Einigen Akteuren wollen die Bayern also einen Vertrag am liebsten aufzwingen (Ulreich, Goretzka), anderen umständehalber noch vorenthalten (Robben, Ribéry). Es gibt aber noch eine dritte Kategorie von Personalien. Dem Trainer Jupp Heynckes, 72, etwa würden sie ja am liebsten sofort ein neues Vertragswerk für die nächste Saison zustellen lassen, doch gibt es derzeit noch Bedenken, dass der die Post gleich wieder zurückschicken könnte. Rummenigge kündigte an, die aktuelle "Charme-Offensive" des Präsidenten Uli Hoeneß "mit der notwendigen Eleganz begleiten" zu wollen und begann damit gleich im Sky-Fernsehstudio, indem er Heynckes als "wunderbaren Menschen" und Lieblingstrainer nahezu aller Bayern-Spieler würdigte. Man werde diesen "Trainer der Extraklasse" nicht kampflos aufgeben, und es sei deshalb auch "nicht auszuschließen, dass Jupp Heynckes am 1. Juli noch auf der Trainerbank sitzt".

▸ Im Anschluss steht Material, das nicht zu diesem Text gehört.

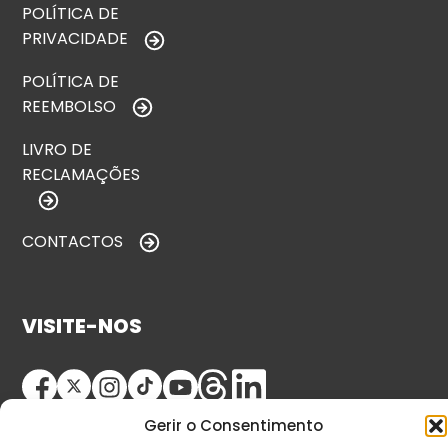
POLÍTICA DE
PRIVACIDADE
POLÍTICA DE
REEMBOLSO
LIVRO DE
RECLAMAÇÕES
CONTACTOS
VISITE-NOS
Gerir o Consentimento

Darüber hinaus erklärte Rummenigge, der Verein habe "entschieden, dass wir eine deutschen Trainer wollen - und Jupp Heynckes wäre der idealste deutsche Trainer". Damit Heynckes unter dem Druck der Sympathien seinen Widerstand gegen die Weiterbeschäftigung aufgibt, sind die Münchner offenbar sogar bereit, die Trainerfrage notfalls erst im Mai oder Juni zu lösen. Bei Heynckes, meinte Rummenigge, müsse man "auch ein Stück diese Geduld haben". Rummenigge lobte zwar auch den derzeit stellungslosen Kandidaten Thomas Tuchel ("ein sehr guter Trainer"), die Favoriten hinter Jupp Heynckes dürften derzeit dem Vernehmen nach aber eher Jürgen Klopp (FC Liverpool) und Niko Kovac (Eintracht Frankfurt) sein.